**What this task involves:** Render the entries below as a Markdown table with the columns Row and Line, one numbered row per nonblank line and no rows for blank lines. Leave the pictures out of the answer.

**Available data:**
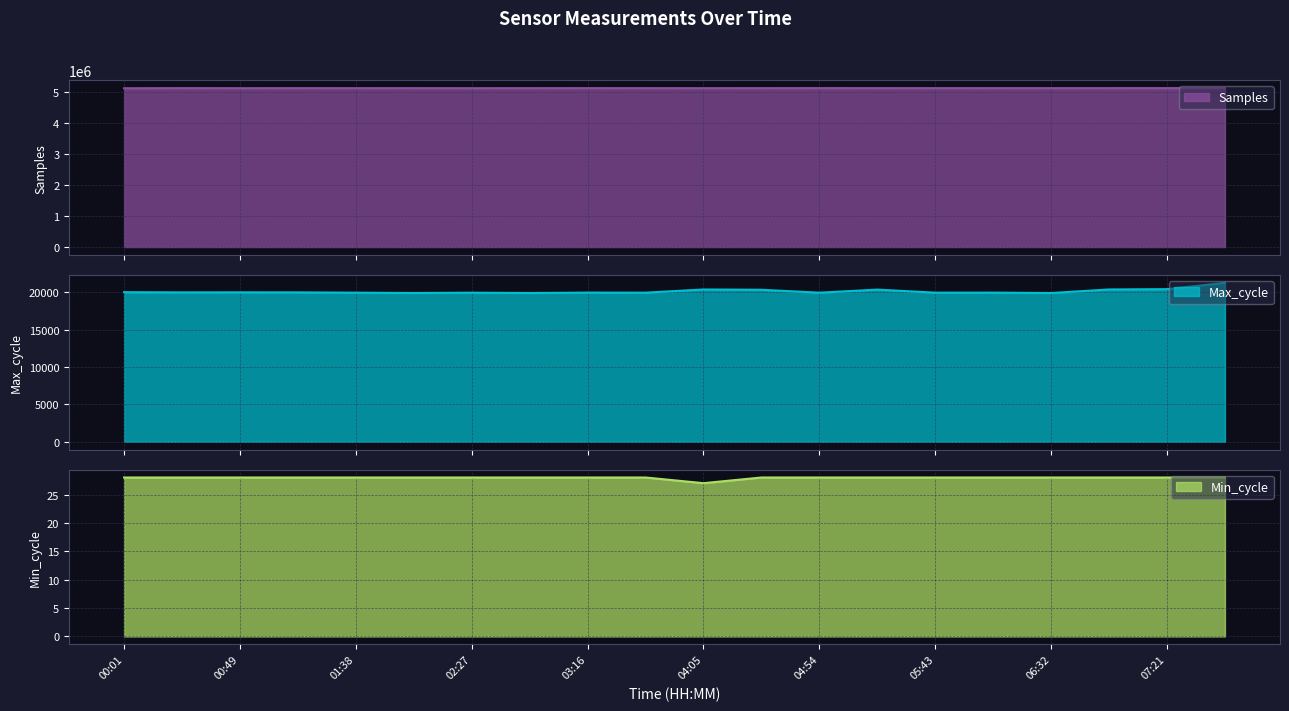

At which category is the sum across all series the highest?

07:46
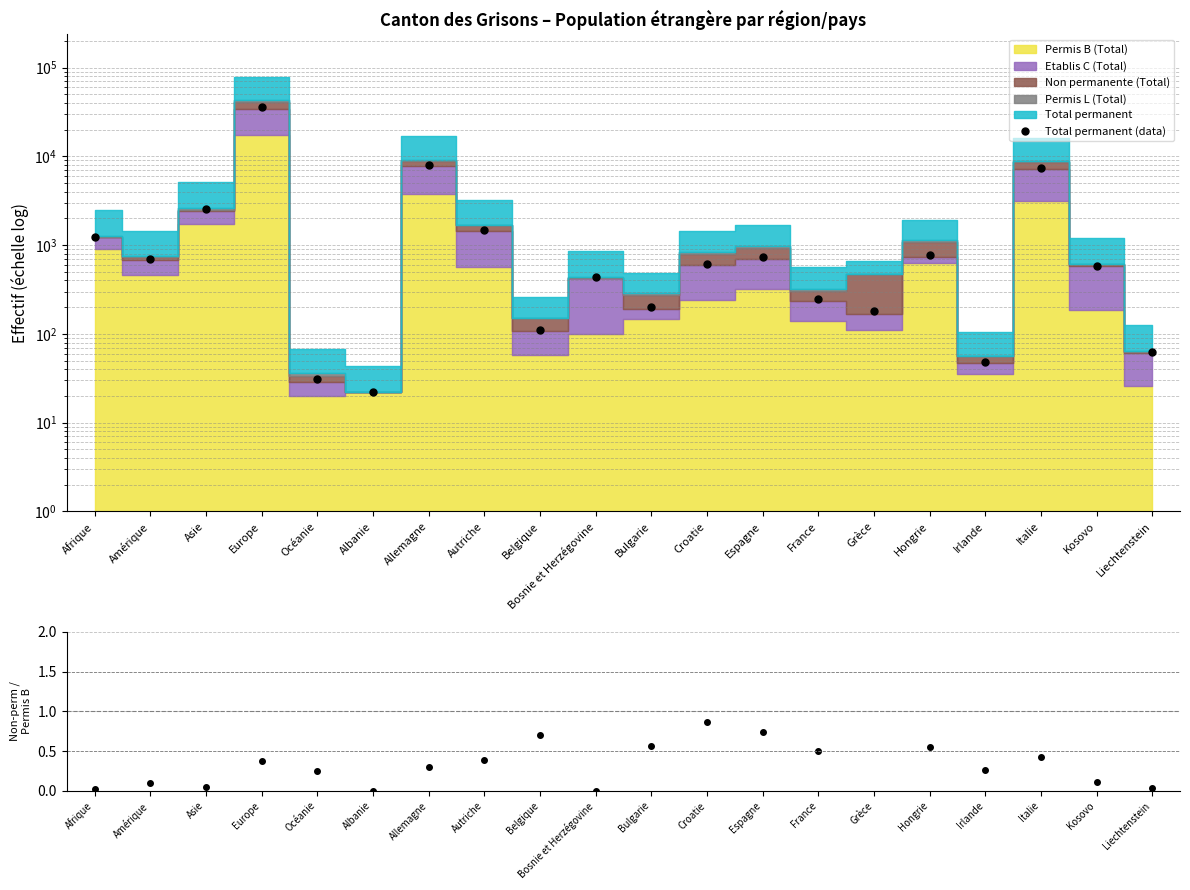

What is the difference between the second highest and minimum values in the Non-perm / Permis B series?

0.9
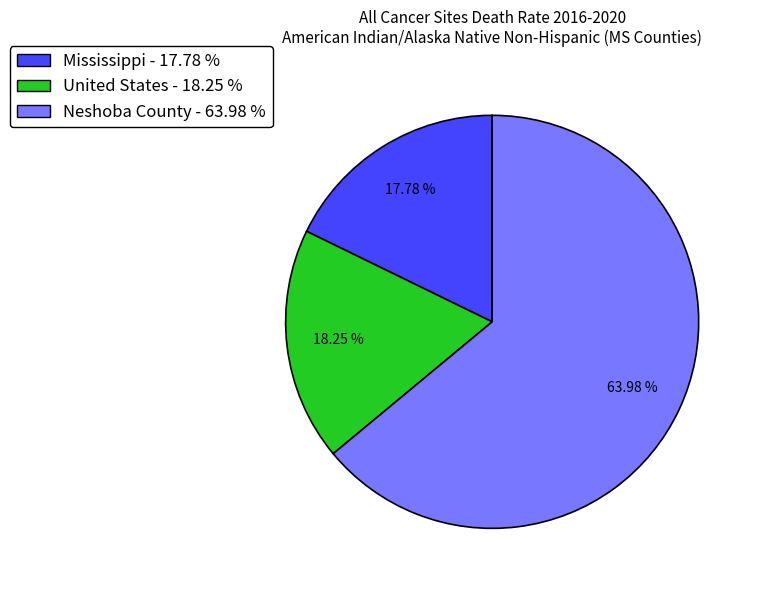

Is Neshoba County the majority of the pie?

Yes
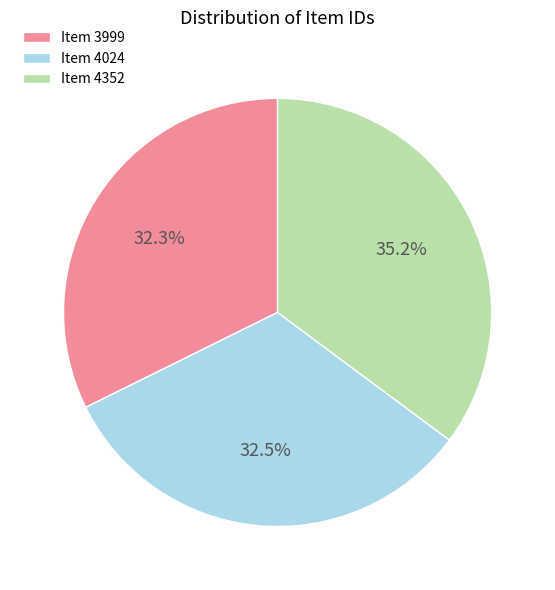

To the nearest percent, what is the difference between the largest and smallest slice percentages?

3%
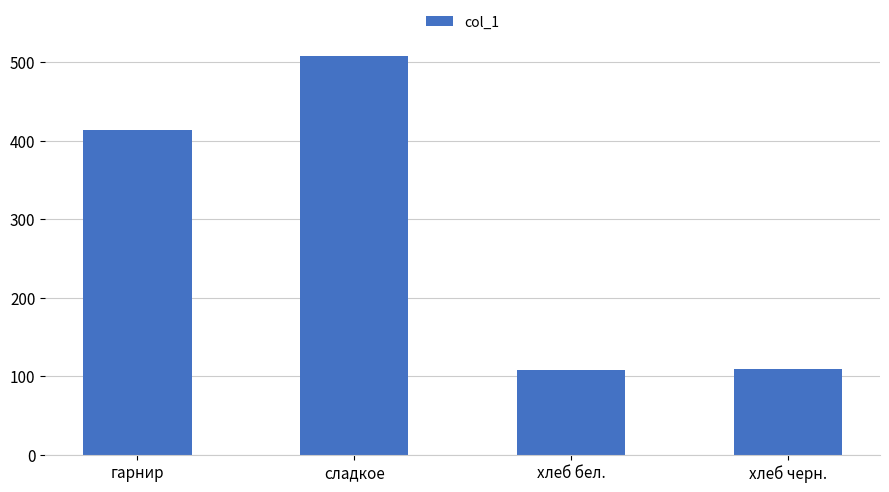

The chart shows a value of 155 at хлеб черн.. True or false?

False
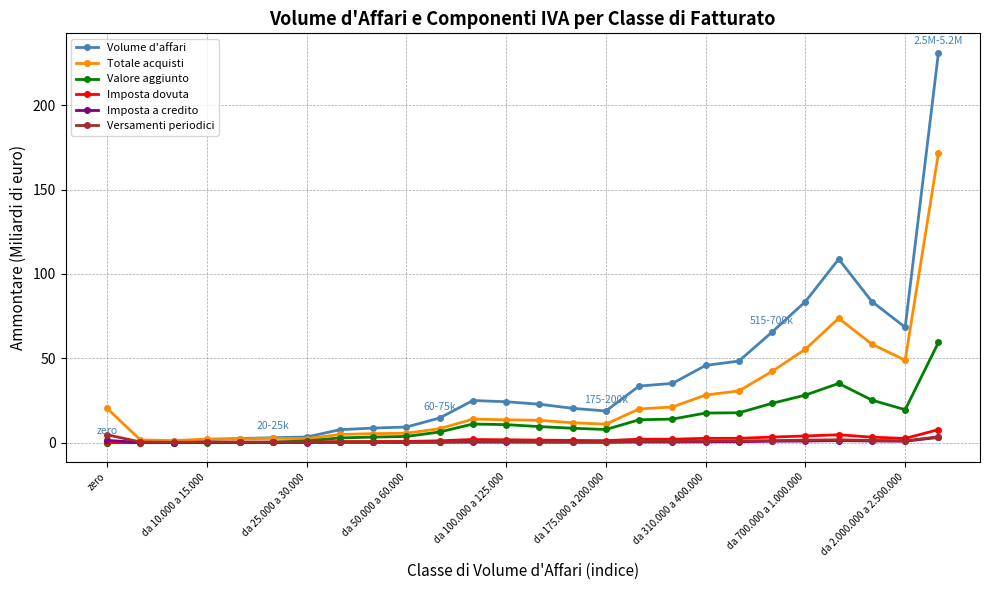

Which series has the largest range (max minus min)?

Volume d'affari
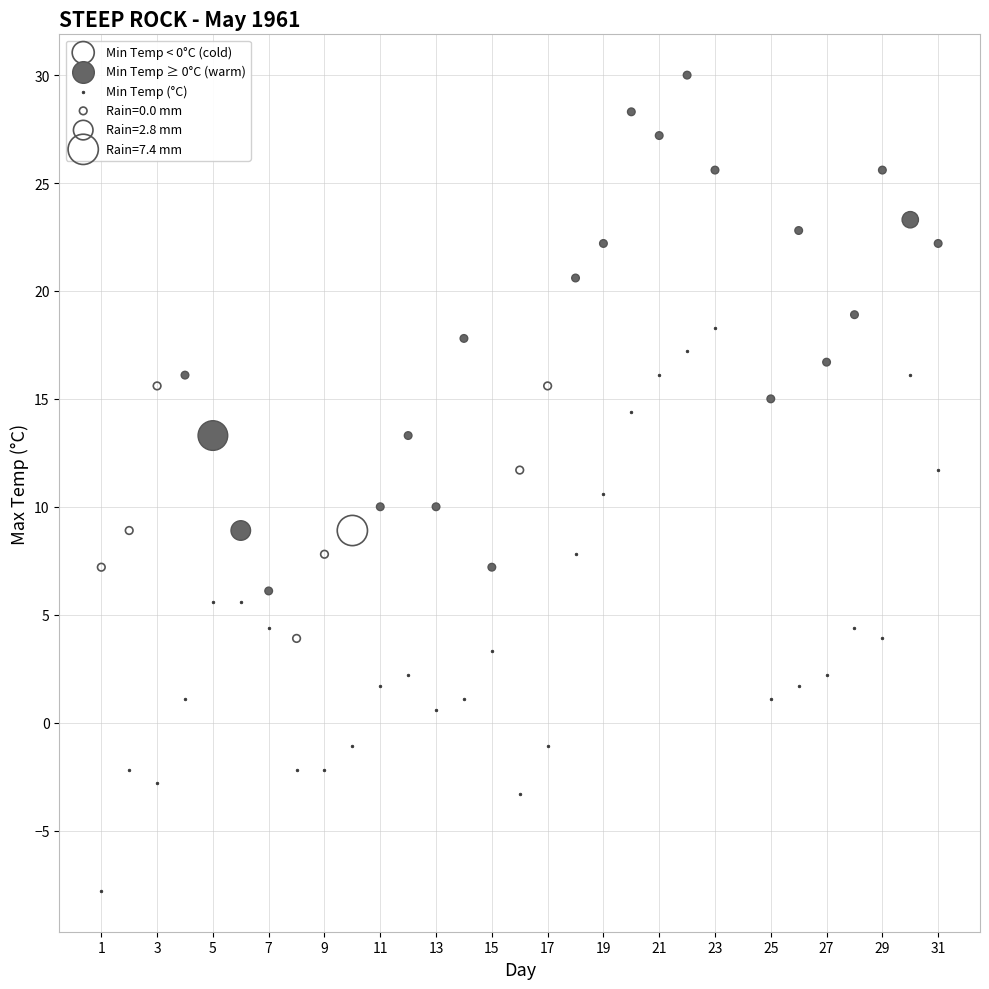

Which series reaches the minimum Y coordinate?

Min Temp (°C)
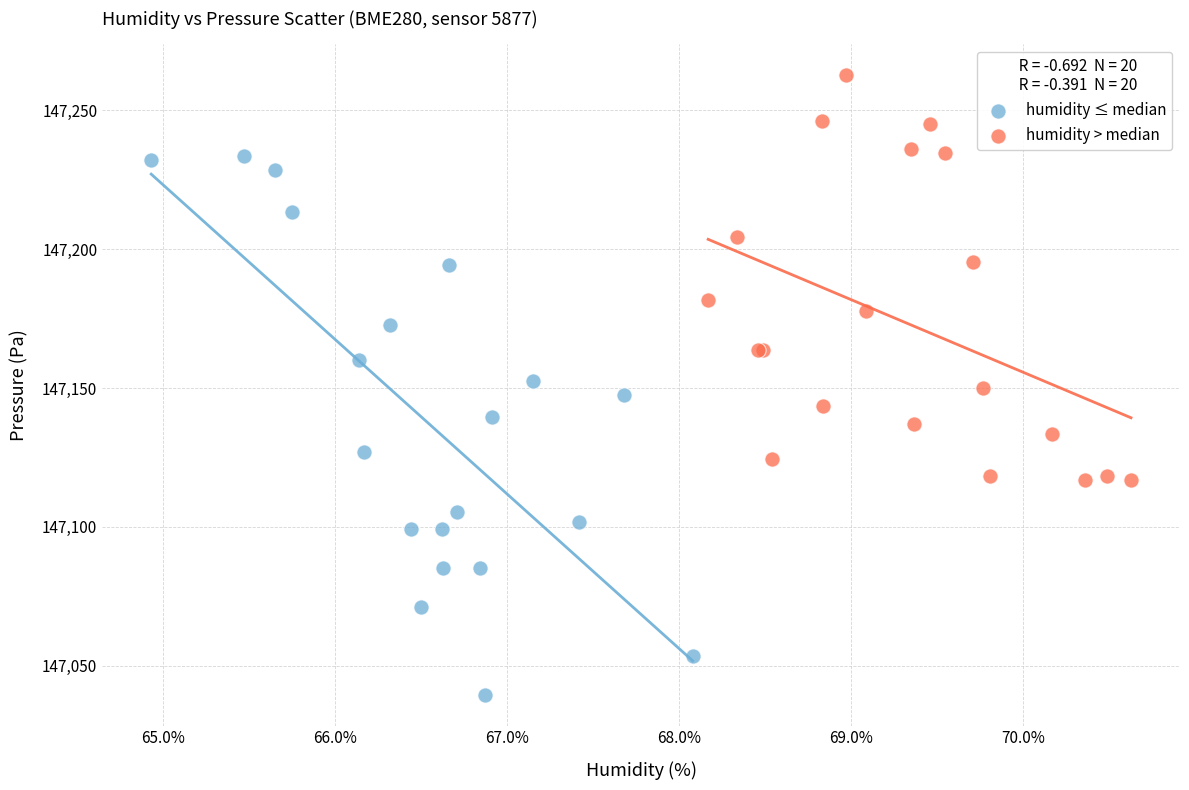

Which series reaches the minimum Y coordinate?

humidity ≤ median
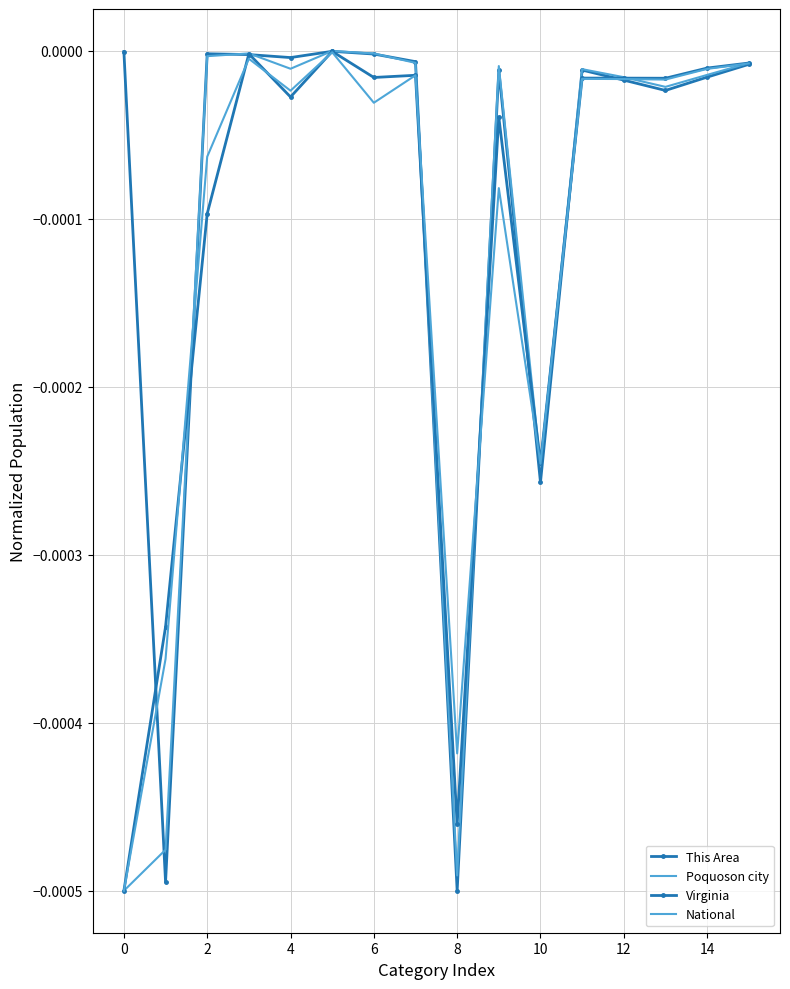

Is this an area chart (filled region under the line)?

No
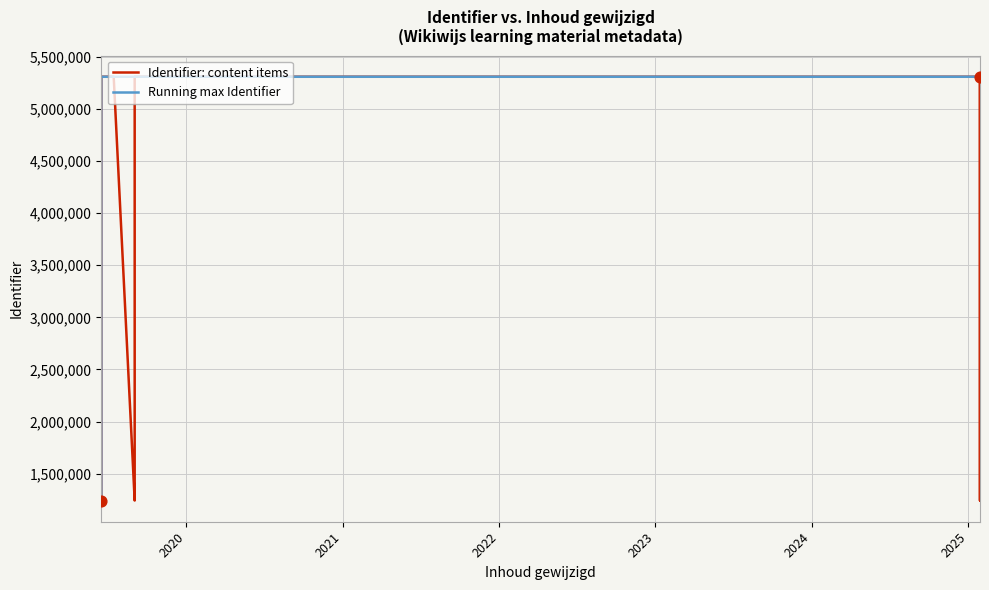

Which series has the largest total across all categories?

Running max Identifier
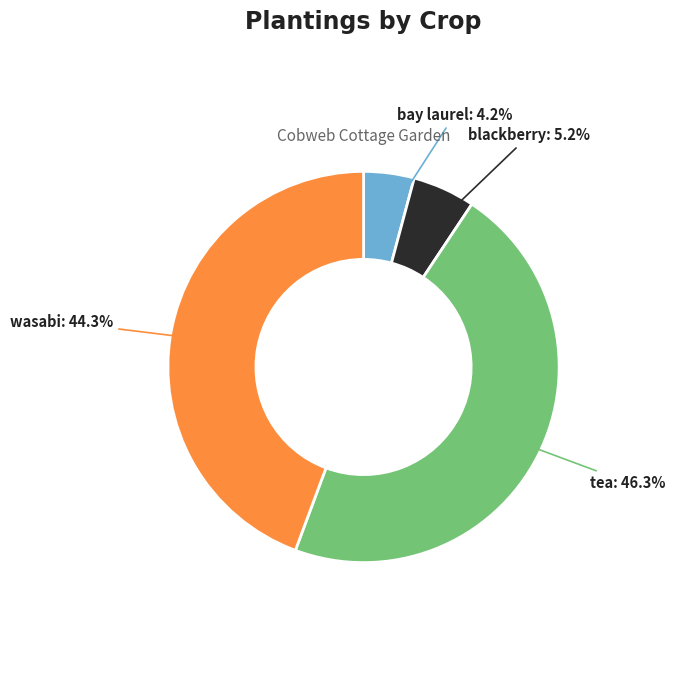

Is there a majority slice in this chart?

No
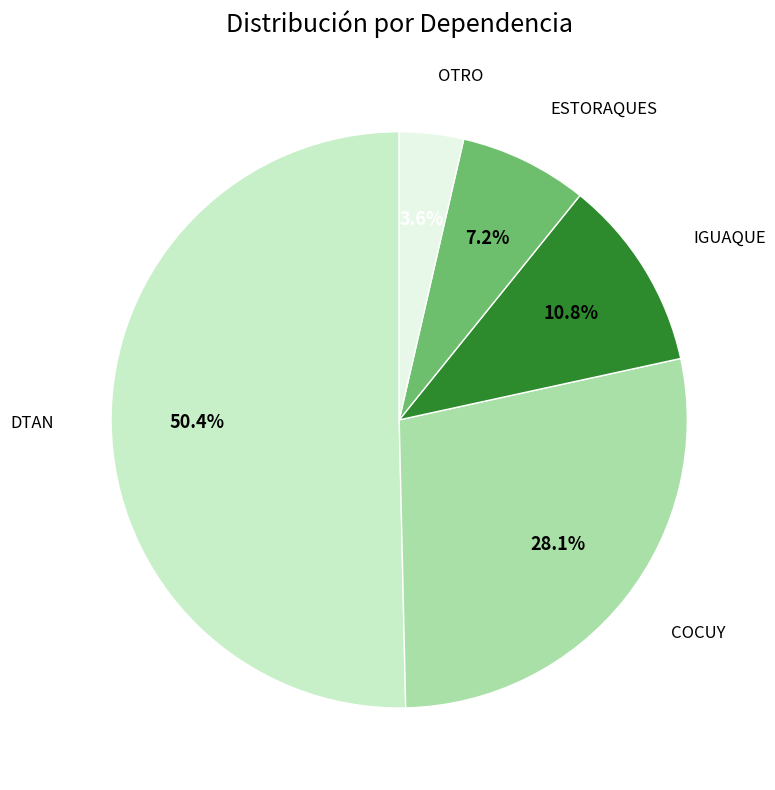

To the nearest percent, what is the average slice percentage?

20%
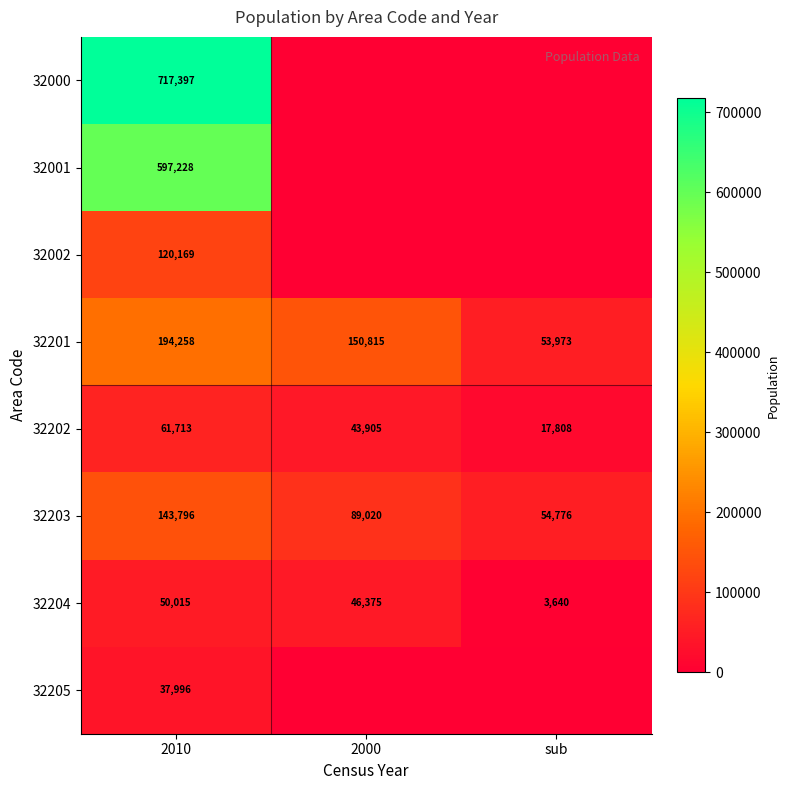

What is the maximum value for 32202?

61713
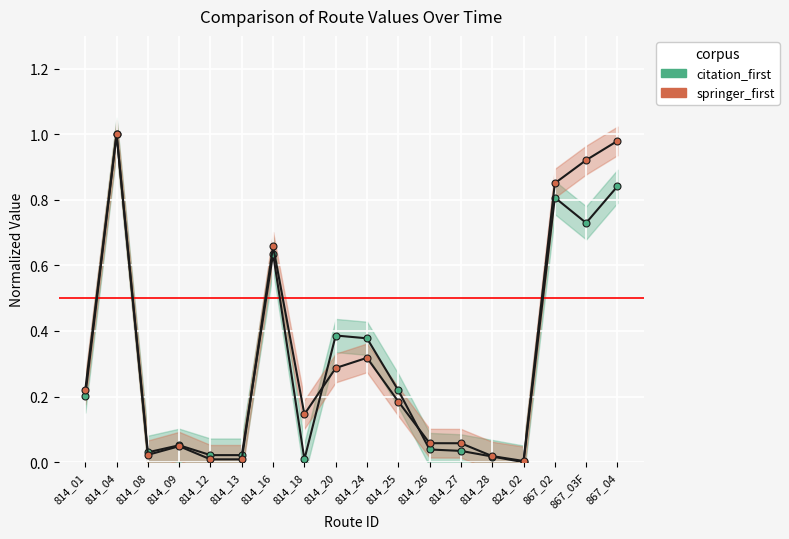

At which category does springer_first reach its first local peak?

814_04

**Exercise output:**
| Row | Line |
|---|---|
| 1 | At which category is the sum across all series the highest? |
| 2 | 07:46 |
| 3 | What is the difference between the second highest and minimum values in the Non-perm / Permis B series? |
| 4 | 0.9 |
| 5 | Is Neshoba County the majority of the pie? |
| 6 | Yes |
| 7 | To the nearest percent, what is the difference between the largest and smallest slice percentages? |
| 8 | 3% |
| 9 | The chart shows a value of 155 at хлеб черн.. True or false? |
| 10 | False |
| 11 | Which series has the largest range (max minus min)? |
| 12 | Volume d'affari |
| 13 | Which series reaches the minimum Y coordinate? |
| 14 | Min Temp (°C) |
| 15 | Which series reaches the minimum Y coordinate? |
| 16 | humidity ≤ median |
| 17 | Is this an area chart (filled region under the line)? |
| 18 | No |
| 19 | Which series has the largest total across all categories? |
| 20 | Running max Identifier |
| 21 | Is there a majority slice in this chart? |
| 22 | No |
| 23 | To the nearest percent, what is the average slice percentage? |
| 24 | 20% |
| 25 | What is the maximum value for 32202? |
| 26 | 61713 |
| 27 | At which category does springer_first reach its first local peak? |
| 28 | 814_04 |